We agree with the Trustee that any equitable considerations favor the seven remaining remaindermen. Upon a reading of the trust as a whole, we can see that the Settlor gave the highest preference to his wife, to whom he gave life estates in both Trust A and Trust B. Next in preference seems to be his assorted relatives (the remaindermen), who would have received two-thirds (%) of all trust assets had the Settlor’s wife preceded the Settlor in death. However, these relatives have received virtually nothing. They get nothing from Trust A because the Settlor’s wife appointed it away from them (and to the Church), and they receive no Trust B principal at this time because the small amount they could possibly receive has been awarded to the Trustee pending final determination of taxes.
Finding no error in the determination of President Judge Lee F. Swope dismissing the Church’s objections to the further revised suggested schedule of distribution, we affirm.
Order affirmed.

. Laura Passmore’s will established a trust to pay her surviving sister the income and principal as needed for life, and to pay the residue (to *587be a minimum of $10,000) to The Evangelical Lutheran Church of the Good Shepherd (75%) and to the Blind Association of Harrisburg (25%).

. In re Passmore, 490 Pa. 391, 416 A.2d 991 (1980).

. Act of June 30, 1972, P.L. 508, No. 164, § 2; 20 Pa.C.S. § 101 et seq.

. Act of June 30, 1972, P.L. 508, No. 164, § 2, as amended Act of July 11, 1980, P.L. 565, No. 118, § 11; 20 Pa.C.S. § 7187.

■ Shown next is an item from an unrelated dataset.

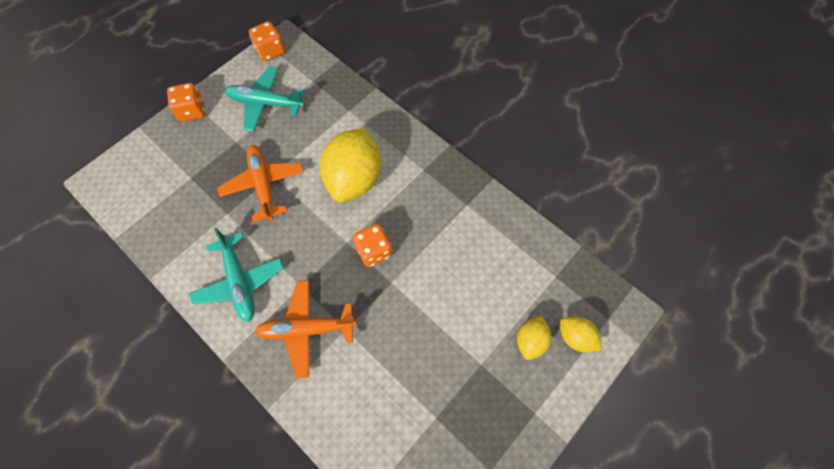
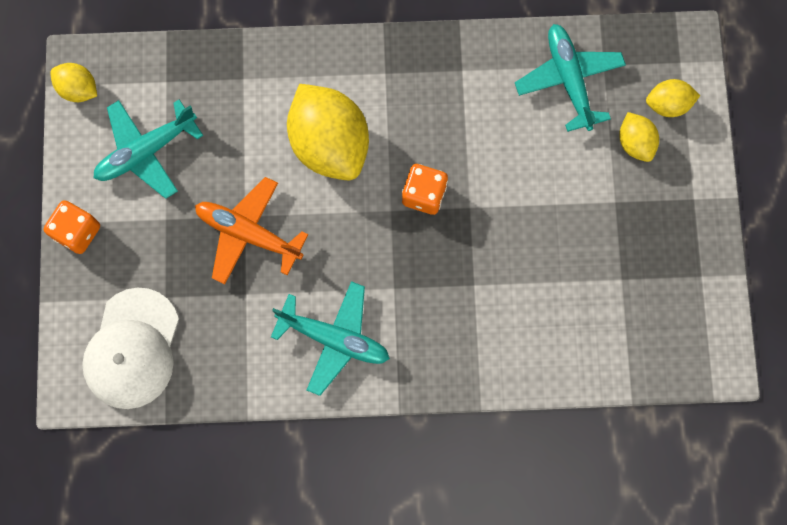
camera: 45 degrees left, 10 degrees up
(146, 187) = (132, 349): none -> white cap
(270, 51) = (78, 89): orange dice -> yellow lemon
(306, 329) = (441, 317): orange plane -> none
(525, 265) = (569, 80): none -> turquoise plane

. We realize that the “Vs of the total held in the trusts” is a formula clause and formula clauses are usually divided into two classes: those creating a gift in a pecuniary amount and those giving a fractional share of the residue. In re Althouse’s Estate, 404 Pa. 412, 172 A.2d 146 (1961). We find that the clause in the instant case belongs to the first category for two reasons. The formula limit is a fraction of the total of both Trust A and Trust B, not just Trust B. Further, it is merely a formula for determining the limit on the amount of the pecuniary sum, which the Settlor intended to be $25,000.00.

. The value of Trusts A and B at the time of the proposed schedule of distribution, before advance distributions and other expenses was listed as $66,639.99 principal and $21,730.16 interest in Trust A and $38,960.28 principal and $12,787.58 interest in Trust B. (R.R. at 37a and 44a). It appears that the $13,669.81 figure derives from the total principal in Trust B of $38,960.28, less $11,620.66 awarded to the Trustee for further administration (which no one appealed), divided by two.

. The Home for the Friendless, the other pecuniary legatee of Trust B, waived its share of the interest.